|Kidnap cases up, warns watchdog|
By Mer Layson, Correspondent
Kidnap-for-ransom gangs are on the loose
again: three Chinese Filipinos and an Indian have been kidnapped in the last six
weeks, an anticrime watchdog reported on Thursday.
Besides the mysterious abduction of
19-year-old Maureen Elizabeth Pizarro in Quiapo, Manila, on September 7, three
more cases involving Chinese Filipinos were recorded in Manila during the same
period, according to the Citizen’s Action Against Crime (CAAC), led by the
anticrime crusader Teresita Ang-See.
Records gathered from the CAAC and the
Movement for Restoration of Peace and Order (MRPO) showed that the victims,
except for one, were released only after their families paid ransom of at least
P5 million each.
The first victim, a 28-year-old Indian, was
kidnapped by still unidentified armed men on August 8 on Vito Cruz Street in
Manila but rescued by police in Muntinlupa City.
On August 12 a Chinese Filipino trader was
also kidnapped in Tondo, but was released after paying P5 million.
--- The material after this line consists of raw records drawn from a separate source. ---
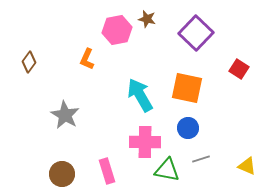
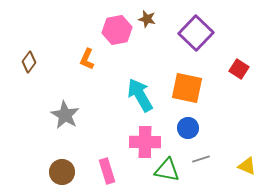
brown circle: moved 2 px up
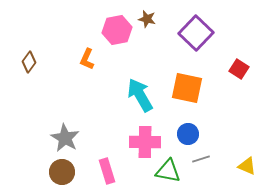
gray star: moved 23 px down
blue circle: moved 6 px down
green triangle: moved 1 px right, 1 px down
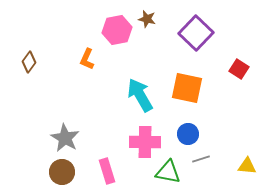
yellow triangle: rotated 18 degrees counterclockwise
green triangle: moved 1 px down
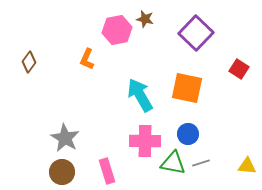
brown star: moved 2 px left
pink cross: moved 1 px up
gray line: moved 4 px down
green triangle: moved 5 px right, 9 px up
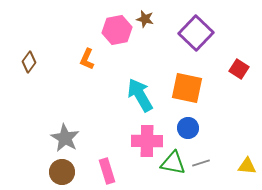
blue circle: moved 6 px up
pink cross: moved 2 px right
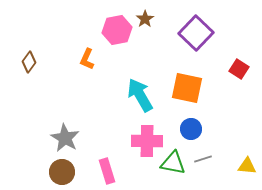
brown star: rotated 24 degrees clockwise
blue circle: moved 3 px right, 1 px down
gray line: moved 2 px right, 4 px up
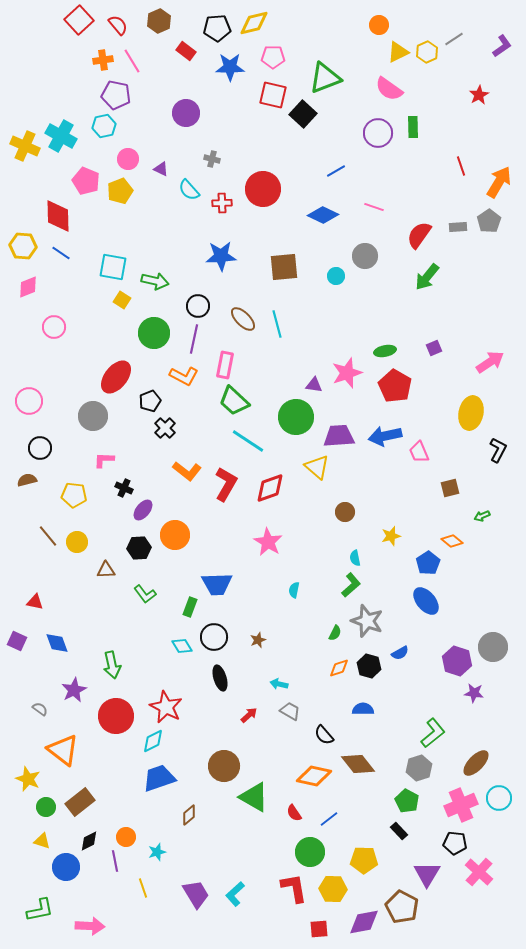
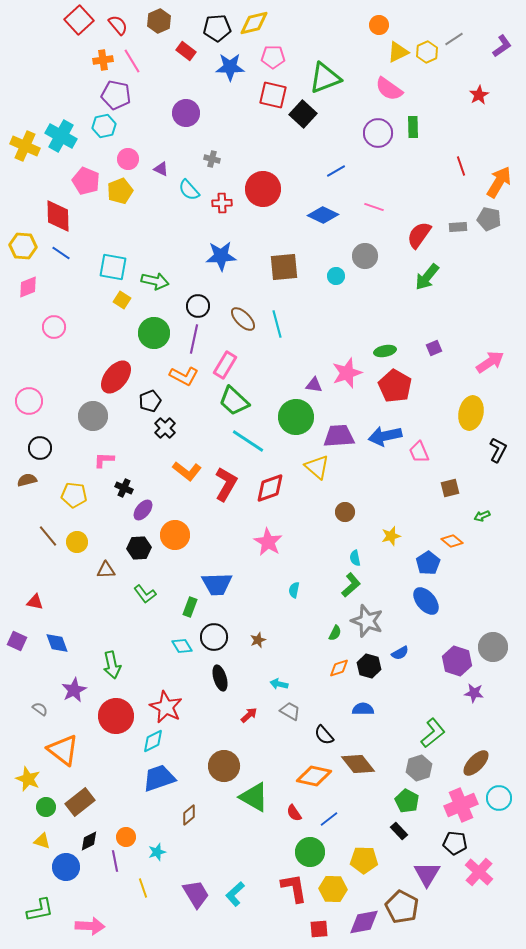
gray pentagon at (489, 221): moved 2 px up; rotated 25 degrees counterclockwise
pink rectangle at (225, 365): rotated 20 degrees clockwise
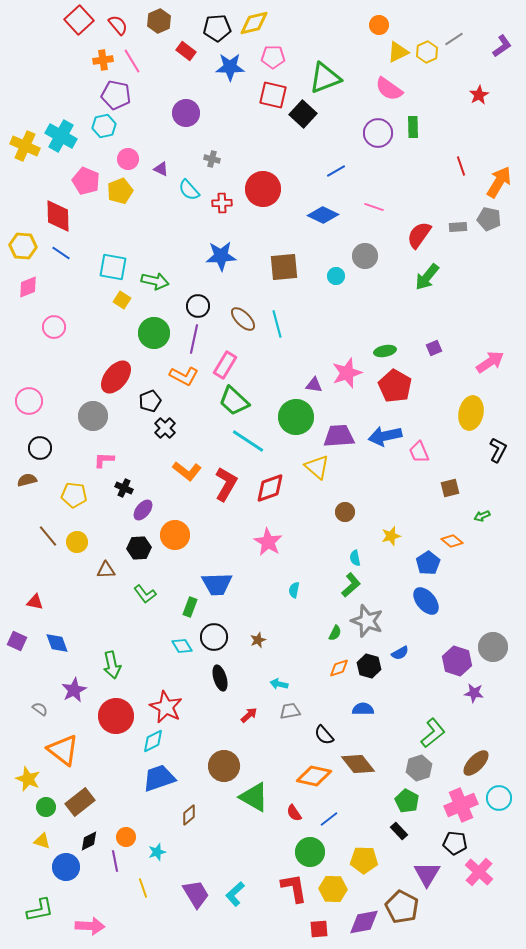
gray trapezoid at (290, 711): rotated 40 degrees counterclockwise
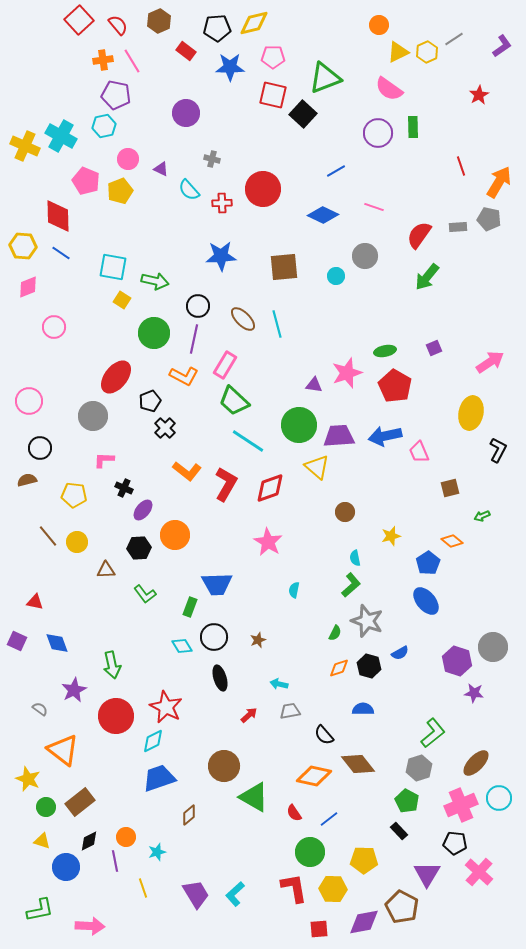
green circle at (296, 417): moved 3 px right, 8 px down
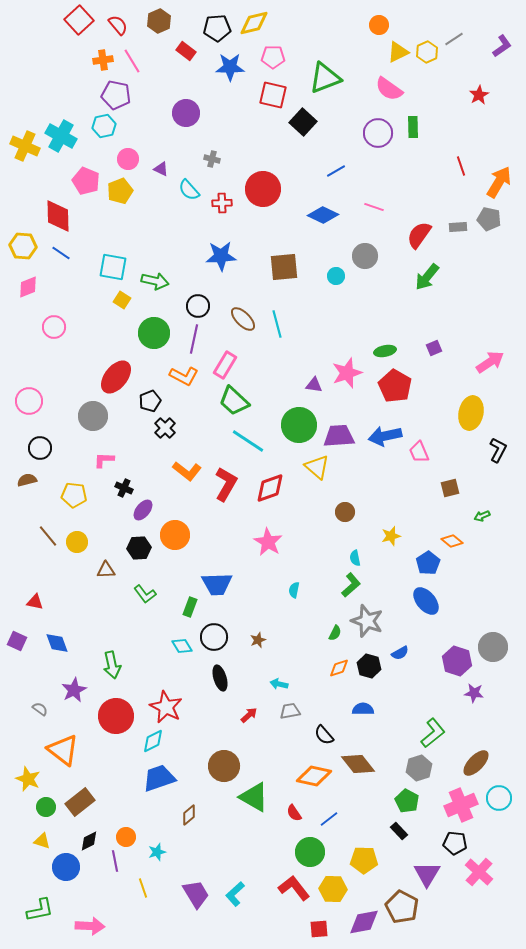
black square at (303, 114): moved 8 px down
red L-shape at (294, 888): rotated 28 degrees counterclockwise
Another victim, a 78-year-old businesswoman,
was kidnapped in broad daylight in Tondo, but was released in Angeles City,
Pampanga, days after her family paid P5 million.
The fourth kidnapping took place on August
29 on Makiling and Dimasalang streets in Sampaloc, Manila. The victim, an
18-year-old student at the University of Santo Tomas, was snatched on her way
home. Her family also paid P5 million for her release.
These incidents were not recorded at the
Western Police District (WPD).
Because of the rush of kidnappings, the CAAC
and the MRPO appealed to businessmen and the Filipino Chinese community to be
more vigilant and guard against kidnappers.
Maureen, an aspiring commercial model, was
abducted at the Lacson underpass in Quiapo after attending the 5 p.m. Mass at
the Quiapo church.
The WPD director, Chief Supt. Pedro Bulaong,
said the WPD has no records of the reported kidnappings, because they are being
handled by the Presidential Anticrime Emergency Response unit in Camp Crame.
The WPD regularly helps the unit with cases
if it receives information about them.
Bulaong explained that it is very important
that the victims’ families report the kidnappings to authorities so police
could track down the kidnappers.
“Kailangan ang kooperasyon ng publiko para maresolba ang isang insidente ng kidnapping [The public’s cooperation is needed to resolve the kidnappings],” he said.